Milhares de pessoas foram às ruas de Copacabana no domingo, 17 de setembro, para participar da 10ª Caminhada em Defesa da Liberdade Religiosa e exigir tolerância religiosa e respeito à luz da violência contínua contra os praticantes e os locais de culto das religiões afro-brasileiras como Candomblé e Umbanda. Múltiplos grupos religiosos de toda a região metropolitana participaram para mostrar uma frente unida contra a intolerância e a violência baseada no ódio. “A passeata é para a gente poder mostrar nossa cara, combater a intolerância e fazer com que as pessoas saibam que cada um tem seu espaço, que ninguém é melhor nem pior que ninguém, e principalmente todos têm a liberdade para expressar seu dogma, sua religiosidade, sua forma de pensar”, refletiu Saulo D’Iemanjá, um praticante de Umbanda da Zona Norte do Rio.
A manifestação anual foi realizada devido a um aumento de 40% nos casos relatados de intolerância religiosa de 2016 a 2017. De fato, somente nos últimos meses, houve uma onda de manchetes sobre vários crimes baseados na intolerância, especialmente na Baixada Fluminense. Um caso, especialmente intenso, envolveu o apedrejamento à uma mulher idosa que ficou muito machucada. Incidentes como este têm aumentado em sua frequência. Grupos armados com ligações ao tráfico têm destruído locais e objetos religiosos, machucando e ameaçando indivíduos, em nome do cristianismo.
Como Saulo notou, “estes ataques não são novos”. Porém, enquanto ataques violentos já acontecem durante anos, há algo novo no fenômeno: “A gente está agora sob administração municipal de um bispo, que vestiu uma outra cara, uma outra pele, durante a campanha, falando de igualdade. A gente está começando a ver que já existe uma diferença”. O Prefeito Marcelo Crivella é um bispo licenciado da Igreja Universal do Reino de Deus, uma denominação neopentecostal cristã acusada de intolerância religiosa, entre outros crimes, em lugares por todo o mundo. De fato, durante o seu tempo como prefeito, ele já presidiu um decreto que muitos criticaram como sendo preconceituoso em relação às religiões afro-brasileiras. O seu decreto, que criou uma plataforma para o licenciamento de eventos na cidade, dá à sua administração mais poder na decisão sobre quais os eventos que serão realizados e apoiados pelo governo municipal. Enquanto eventos religiosos são frequentemente rapidamente licenciados, eventos “culturais” não são; e em muitos casos os eventos religiosos afro-brasileiros são tratados pela prefeitura como culturais ao invés de religiosos e têm sido atacados por autoridades do governo. “O próprio exemplo é essa caminhada aqui. Até essa semana agora, não havia sido autorizada. Na verdade nem sei se houve [autorização] de fato”, lembrou Saulo.

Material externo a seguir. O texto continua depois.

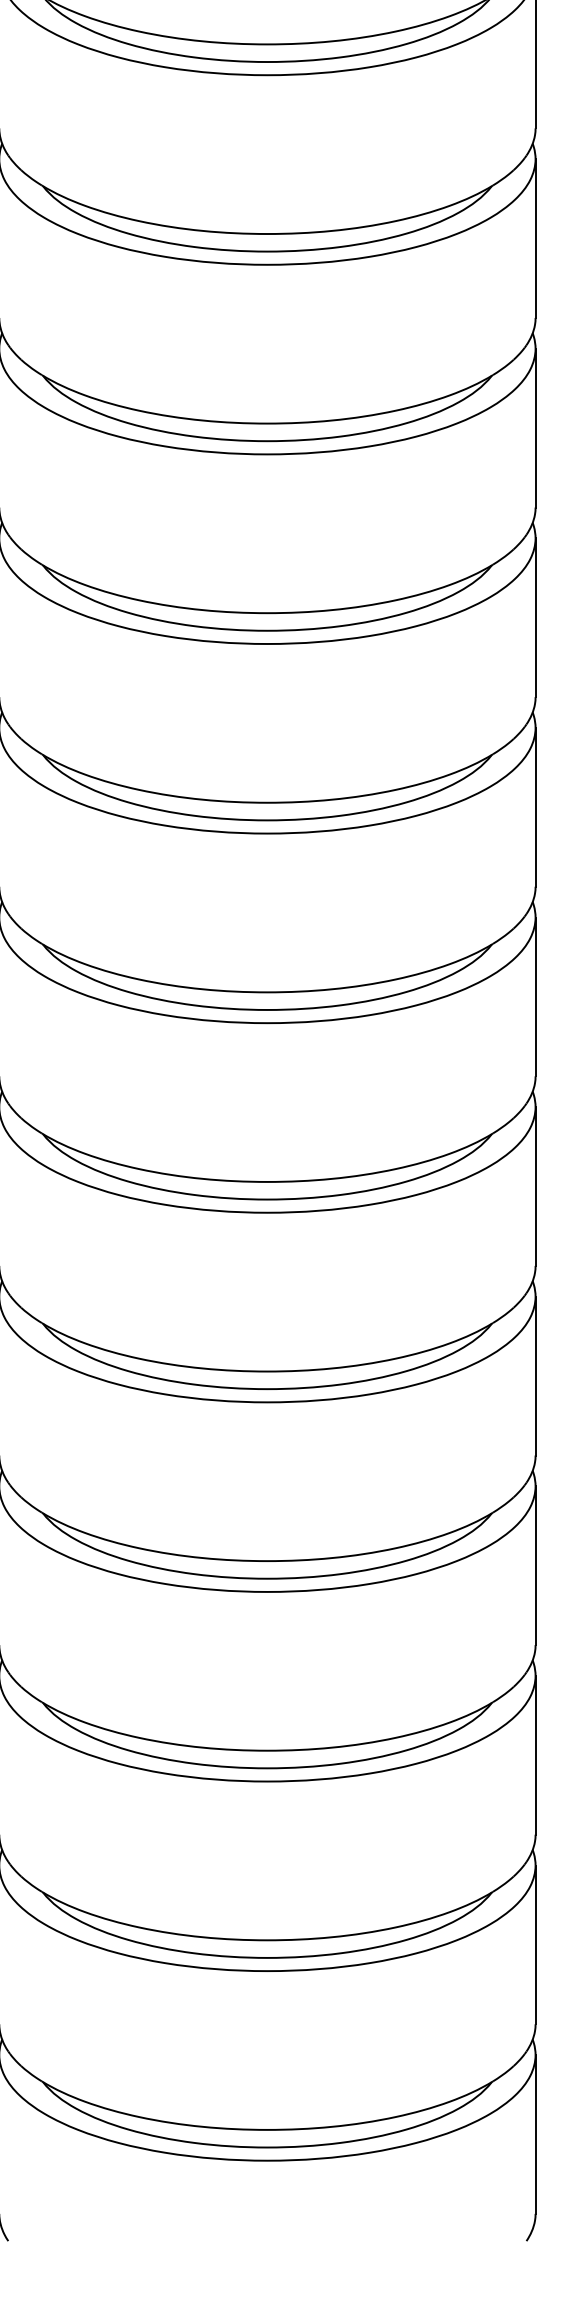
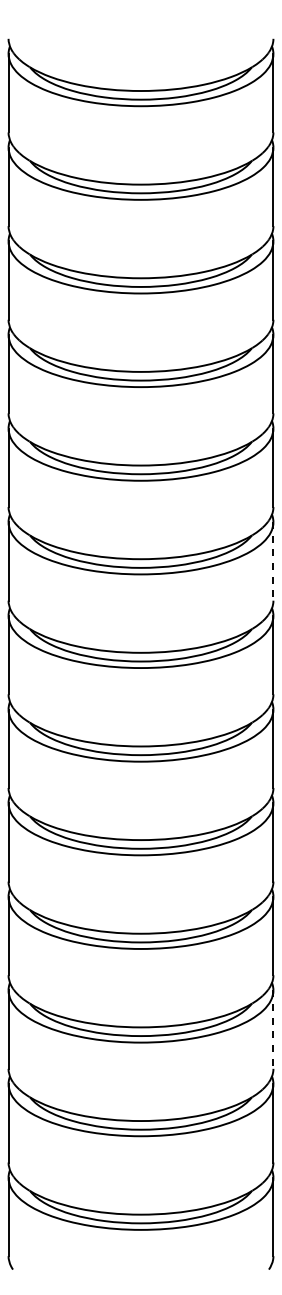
line: (535, 807) -> (273, 561), solid -> dashed
line: (535, 1757) -> (273, 1030), solid -> dashed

Os líderes religiosos e ativistas decidiram realizar a manifestação apesar de não contar com a aprovação oficial da administração do prefeito e organizaram uma passeata bem-sucedida. Sendo ou não que grupos armados se sentem encorajados com as convicções do prefeito, o simples fato é que estes crimes baseados no ódio estão aumentando e envolvem não apenas discriminação religiosa, mas também discriminação racial. De janeiro de 2016 a maio de 2017, 1.828 casos de injustiça racial foram registrados no estado do Rio de Janeiro; as mulheres negras foram o alvo em 60% destes casos. As decisões e as atitudes de líderes políticos têm um impacto direto sobre como as comunidades e os grupos se comportam. Isto pode ser visto em lugares em todo o mundo en locais onde grupos de ódio estão crescendo com pouca reação política. Se o prefeito do Rio se manter no silêncio, estes ataques contra alguns dos mais vulneráveis da sociedade continuarão a crescer, trazendo à tona não apenas o estado da tolerância religiosa no Rio de Janeiro, mas também as predisposições morais do próprio prefeito.